March 8, 2011 -- The Mediterranean diet is known to help prevent heart disease. Now new research extends these benefits to metabolic syndrome, a cluster of risk factors that includes high blood pressure, abdominal obesity, high cholesterol levels, and insulin resistance that increase risk for diabetes and heart disease.
Researchers analyzed the results of 50 studies comprising more than 500,000 people to show that the Mediterranean diet can reduce the risk of metabolic syndrome. The new findings appear in Journal of The American College of Cardiology.
A Mediterranean-style diet is rich in heart-healthy fats (such as olive oil), colorful fruits and vegetables, whole grains, low-fat dairy, and moderate amounts of alcohol. This diet also incorporates leaner proteins like poultry and fish instead of red meat. This diet has numerous sources of antioxidants and anti-inflammatory compounds, which may account for its positive health effects.
“Encouraging adherence to the Mediterranean diet might be a solution to the problem [of metabolic syndrome] because the foods comprising this dietary pattern -- apart from its various health benefits -- are tasty and it is easy to follow in the long term,” conclude researchers, who were led by Demosthenes Panagiotakos, PhD, associate professor at Harokopio University of Athens in Greece. “These results are of considerable public health importance because this dietary pattern can be easily adopted by all population groups and various cultures and cost-effectively serve for the primary and secondary prevention of the [metabolic syndrome] and its individual components.”
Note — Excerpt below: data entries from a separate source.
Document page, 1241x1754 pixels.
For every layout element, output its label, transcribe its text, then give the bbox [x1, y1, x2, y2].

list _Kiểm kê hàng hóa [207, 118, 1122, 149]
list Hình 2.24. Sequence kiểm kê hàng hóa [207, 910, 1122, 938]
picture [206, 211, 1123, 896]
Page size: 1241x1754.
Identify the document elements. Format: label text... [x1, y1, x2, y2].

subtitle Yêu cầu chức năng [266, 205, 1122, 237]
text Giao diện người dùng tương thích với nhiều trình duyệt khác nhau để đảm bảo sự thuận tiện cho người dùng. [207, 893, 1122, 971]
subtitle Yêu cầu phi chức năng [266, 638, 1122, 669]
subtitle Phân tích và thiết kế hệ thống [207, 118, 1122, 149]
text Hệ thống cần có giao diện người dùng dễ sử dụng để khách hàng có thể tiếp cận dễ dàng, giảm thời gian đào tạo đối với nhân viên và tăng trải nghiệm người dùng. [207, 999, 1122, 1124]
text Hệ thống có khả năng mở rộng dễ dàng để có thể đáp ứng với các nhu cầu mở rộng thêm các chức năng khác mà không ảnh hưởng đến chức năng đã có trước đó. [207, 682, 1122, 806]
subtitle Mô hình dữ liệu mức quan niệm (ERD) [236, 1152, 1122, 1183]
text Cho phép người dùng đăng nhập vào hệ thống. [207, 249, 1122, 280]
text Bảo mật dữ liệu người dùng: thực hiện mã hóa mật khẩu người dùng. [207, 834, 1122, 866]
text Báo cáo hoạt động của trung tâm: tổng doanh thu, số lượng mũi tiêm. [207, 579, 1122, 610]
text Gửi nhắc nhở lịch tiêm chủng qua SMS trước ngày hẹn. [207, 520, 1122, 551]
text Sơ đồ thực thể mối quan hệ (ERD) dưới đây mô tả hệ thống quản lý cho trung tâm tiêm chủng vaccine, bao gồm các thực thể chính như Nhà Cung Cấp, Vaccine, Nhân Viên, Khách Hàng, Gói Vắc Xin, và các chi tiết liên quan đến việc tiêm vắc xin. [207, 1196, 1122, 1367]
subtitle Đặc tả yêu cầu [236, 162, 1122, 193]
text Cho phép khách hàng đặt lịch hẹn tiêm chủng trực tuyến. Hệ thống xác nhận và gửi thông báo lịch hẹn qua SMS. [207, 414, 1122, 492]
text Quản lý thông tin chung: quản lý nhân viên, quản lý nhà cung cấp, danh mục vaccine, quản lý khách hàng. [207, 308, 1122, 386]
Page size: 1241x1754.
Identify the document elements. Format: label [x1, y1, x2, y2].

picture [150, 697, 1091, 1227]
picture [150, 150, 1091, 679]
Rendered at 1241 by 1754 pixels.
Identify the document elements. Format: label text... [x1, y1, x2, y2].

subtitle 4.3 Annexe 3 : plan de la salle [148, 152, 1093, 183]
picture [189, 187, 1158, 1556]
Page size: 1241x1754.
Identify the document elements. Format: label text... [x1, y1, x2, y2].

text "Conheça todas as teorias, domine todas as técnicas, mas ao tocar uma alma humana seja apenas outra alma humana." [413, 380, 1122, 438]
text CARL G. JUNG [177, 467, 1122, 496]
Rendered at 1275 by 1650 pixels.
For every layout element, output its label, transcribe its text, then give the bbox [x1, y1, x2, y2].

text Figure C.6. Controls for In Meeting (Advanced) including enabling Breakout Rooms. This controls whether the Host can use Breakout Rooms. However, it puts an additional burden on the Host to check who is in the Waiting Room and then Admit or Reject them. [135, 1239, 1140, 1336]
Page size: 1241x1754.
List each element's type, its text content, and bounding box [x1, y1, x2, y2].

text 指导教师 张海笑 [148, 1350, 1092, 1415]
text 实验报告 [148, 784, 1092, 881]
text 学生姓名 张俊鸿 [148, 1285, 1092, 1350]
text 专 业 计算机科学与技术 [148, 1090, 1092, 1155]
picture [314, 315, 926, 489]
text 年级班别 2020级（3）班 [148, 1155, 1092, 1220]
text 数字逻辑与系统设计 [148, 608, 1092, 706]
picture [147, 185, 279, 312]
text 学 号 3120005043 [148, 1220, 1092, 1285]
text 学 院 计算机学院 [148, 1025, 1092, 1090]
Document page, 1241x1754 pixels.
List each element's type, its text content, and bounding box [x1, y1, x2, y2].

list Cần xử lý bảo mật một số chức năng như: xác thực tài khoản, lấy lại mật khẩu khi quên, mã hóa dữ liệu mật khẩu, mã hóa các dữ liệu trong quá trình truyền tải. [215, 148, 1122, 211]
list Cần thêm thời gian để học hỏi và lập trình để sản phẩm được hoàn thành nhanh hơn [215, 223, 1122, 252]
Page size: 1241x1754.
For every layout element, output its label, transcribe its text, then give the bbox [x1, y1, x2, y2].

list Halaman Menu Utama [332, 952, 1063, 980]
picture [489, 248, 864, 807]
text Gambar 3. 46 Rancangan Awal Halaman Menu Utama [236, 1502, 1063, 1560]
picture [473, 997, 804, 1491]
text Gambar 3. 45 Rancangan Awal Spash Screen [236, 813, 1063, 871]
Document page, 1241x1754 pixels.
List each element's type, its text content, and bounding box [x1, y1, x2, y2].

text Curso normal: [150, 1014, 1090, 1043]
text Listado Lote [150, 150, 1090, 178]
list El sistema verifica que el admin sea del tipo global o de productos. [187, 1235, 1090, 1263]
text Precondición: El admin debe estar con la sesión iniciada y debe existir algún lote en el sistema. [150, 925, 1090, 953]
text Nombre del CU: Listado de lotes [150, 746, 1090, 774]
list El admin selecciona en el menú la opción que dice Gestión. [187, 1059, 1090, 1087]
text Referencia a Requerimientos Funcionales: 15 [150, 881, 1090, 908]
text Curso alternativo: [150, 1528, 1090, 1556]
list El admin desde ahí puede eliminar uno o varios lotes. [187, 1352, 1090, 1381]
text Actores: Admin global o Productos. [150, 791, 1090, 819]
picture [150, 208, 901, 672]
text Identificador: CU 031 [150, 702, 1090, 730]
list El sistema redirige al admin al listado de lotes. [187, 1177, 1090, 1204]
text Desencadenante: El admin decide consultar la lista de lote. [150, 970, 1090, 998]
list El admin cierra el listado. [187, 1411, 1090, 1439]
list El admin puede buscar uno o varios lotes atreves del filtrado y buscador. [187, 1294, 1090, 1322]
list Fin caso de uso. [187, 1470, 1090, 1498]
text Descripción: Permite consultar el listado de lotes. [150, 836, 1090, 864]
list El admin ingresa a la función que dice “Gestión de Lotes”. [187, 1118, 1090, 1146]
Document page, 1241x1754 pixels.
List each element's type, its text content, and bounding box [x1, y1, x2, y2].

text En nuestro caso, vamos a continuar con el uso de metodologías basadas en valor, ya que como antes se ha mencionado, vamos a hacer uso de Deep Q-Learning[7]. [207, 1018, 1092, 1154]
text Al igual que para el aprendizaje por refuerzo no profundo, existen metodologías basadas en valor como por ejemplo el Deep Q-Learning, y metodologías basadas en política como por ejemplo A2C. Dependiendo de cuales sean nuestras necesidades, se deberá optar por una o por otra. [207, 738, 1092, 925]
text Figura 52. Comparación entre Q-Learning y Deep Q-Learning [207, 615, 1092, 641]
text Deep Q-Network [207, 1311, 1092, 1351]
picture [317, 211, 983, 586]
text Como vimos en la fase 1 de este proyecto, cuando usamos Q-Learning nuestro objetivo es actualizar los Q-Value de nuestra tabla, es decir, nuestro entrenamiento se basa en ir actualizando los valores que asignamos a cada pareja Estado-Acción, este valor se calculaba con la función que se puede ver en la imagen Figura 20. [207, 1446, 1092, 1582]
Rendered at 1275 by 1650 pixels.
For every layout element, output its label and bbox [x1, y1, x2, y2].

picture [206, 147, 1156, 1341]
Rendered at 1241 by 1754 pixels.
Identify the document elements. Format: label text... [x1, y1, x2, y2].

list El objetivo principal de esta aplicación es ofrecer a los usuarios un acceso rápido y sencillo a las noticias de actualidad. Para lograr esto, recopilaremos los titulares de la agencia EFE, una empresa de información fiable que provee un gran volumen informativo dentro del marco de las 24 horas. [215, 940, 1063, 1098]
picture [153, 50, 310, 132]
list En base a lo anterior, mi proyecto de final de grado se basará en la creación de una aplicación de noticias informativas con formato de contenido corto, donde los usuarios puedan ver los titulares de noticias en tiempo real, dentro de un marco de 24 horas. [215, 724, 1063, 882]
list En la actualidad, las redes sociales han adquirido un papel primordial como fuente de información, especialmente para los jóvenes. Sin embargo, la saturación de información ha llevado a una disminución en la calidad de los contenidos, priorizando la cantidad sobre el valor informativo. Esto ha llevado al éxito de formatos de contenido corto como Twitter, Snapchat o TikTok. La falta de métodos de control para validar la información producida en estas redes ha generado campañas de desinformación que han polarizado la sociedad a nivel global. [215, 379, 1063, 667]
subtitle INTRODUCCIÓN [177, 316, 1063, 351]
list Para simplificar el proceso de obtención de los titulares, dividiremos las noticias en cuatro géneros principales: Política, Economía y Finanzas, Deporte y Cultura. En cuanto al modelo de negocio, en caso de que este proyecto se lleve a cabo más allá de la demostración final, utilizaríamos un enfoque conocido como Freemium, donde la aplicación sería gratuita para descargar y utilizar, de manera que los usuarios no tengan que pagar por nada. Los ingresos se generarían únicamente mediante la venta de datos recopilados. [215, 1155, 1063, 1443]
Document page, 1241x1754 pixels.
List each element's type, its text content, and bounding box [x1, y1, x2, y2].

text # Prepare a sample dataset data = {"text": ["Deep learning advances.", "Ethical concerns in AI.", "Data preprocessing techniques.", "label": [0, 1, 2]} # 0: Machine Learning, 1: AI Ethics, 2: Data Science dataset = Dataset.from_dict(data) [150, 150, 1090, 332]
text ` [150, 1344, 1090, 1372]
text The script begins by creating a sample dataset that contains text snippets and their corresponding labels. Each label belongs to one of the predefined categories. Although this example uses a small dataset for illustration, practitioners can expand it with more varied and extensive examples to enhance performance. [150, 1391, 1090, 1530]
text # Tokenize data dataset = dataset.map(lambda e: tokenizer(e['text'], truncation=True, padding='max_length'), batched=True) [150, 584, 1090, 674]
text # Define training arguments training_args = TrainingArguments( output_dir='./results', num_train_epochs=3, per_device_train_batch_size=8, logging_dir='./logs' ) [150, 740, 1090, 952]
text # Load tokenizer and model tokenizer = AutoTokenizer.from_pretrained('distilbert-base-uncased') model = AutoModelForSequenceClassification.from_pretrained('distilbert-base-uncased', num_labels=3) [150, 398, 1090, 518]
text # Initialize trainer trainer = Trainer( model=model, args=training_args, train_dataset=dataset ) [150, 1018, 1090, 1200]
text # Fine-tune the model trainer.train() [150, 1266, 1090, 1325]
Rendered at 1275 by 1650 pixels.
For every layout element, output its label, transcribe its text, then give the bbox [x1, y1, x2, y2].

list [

In addition to effects on markers of metabolic syndrome, the study revealed that the Mediterranean diet also boosts levels of high-density lipoprotein or "good” cholesterol. Physical activity enhances the positive benefits of the diet, the new study showed.
Mediterranean Diet Helps Prevent and Treat Metabolic Syndrome
“Does the Mediterranean diet prevent heart disease and make you live longer? The answers are yes and yes,” says Marc Gillinov, MD, a staff cardiac surgeon at The Cleveland Clinic Heart and Vascular Institute in Ohio. The new study “includes more patients than any previous study, and it addresses specifically metabolic syndrome, which previous studies haven’t looked at.”
“It broadens the message about the Mediterranean diet,” he says. “If someone says ‘I want to avoid heart disease or I have heart disease, what diet should I choose?’ I would say the Mediterranean diet. And now, with this study, if someone has some abdominal obesity, a little high blood pressure, and is developing diabetes and asks ‘what diet should I choose?’ based on this study, I can say the Mediterranean diet,” Gillinov says.
“This is an excellent study in terms of depth -- to combine 50 studies for a total of over half a million participants is tremendous and gives excellent ... information,” says Jessica Bartfield, MD, an internist at Gottlieb Memorial Hospital, part of Loyola University Health System in Maywood, Ill.
“The conclusion that consumption of a Mediterranean diet lowers the prevalence and progression of the metabolic syndrome helps better support data from trials that already suggest this,” she says in an email. “We know omega-3 fatty acids, which are found in olive oil and other monounsaturated fats, are anti-inflammatory.”
Inflammation is a known risk factor for heart disease and stroke, she says. “It makes sense that a Mediterranean diet can tame this inflammation and provide a protective benefit,” she says.
That said, the new study does have its share of limitations. “The studies varied greatly in terms of length with some as short as four weeks, some as long as four years, and only a few were conducted in the U.S. population where the food culture varies tremendously by region,” she says.
But “in the never-ending quest for the ‘perfect diet’ -- low-fat, high-protein, low-carb, no-sugar ... I would say that the Mediterranean diet comes pretty close,” she says.
Simple Changes, Big Benefits
Suzanne Steinbaum, MD, director of women and heart disease at Lenox Hill Hospital in New York City, is a big advocate of the Mediterranean lifestyle. “This is the only thing I recommend for people,” she says. “This is a lifestyle, not a diet."
Little changes go a long, long way, she says.
“Fats don’t have to be creamy,” she says. “Cook with a tomato-based sauce with olive oil, and get rid of fried foods and grill with olive oil instead,” she says. “Choose different grains instead of white rice, and eat more fish and nuts and legumes and vegetables."
Being more active is also a part of this lifestyle, she says.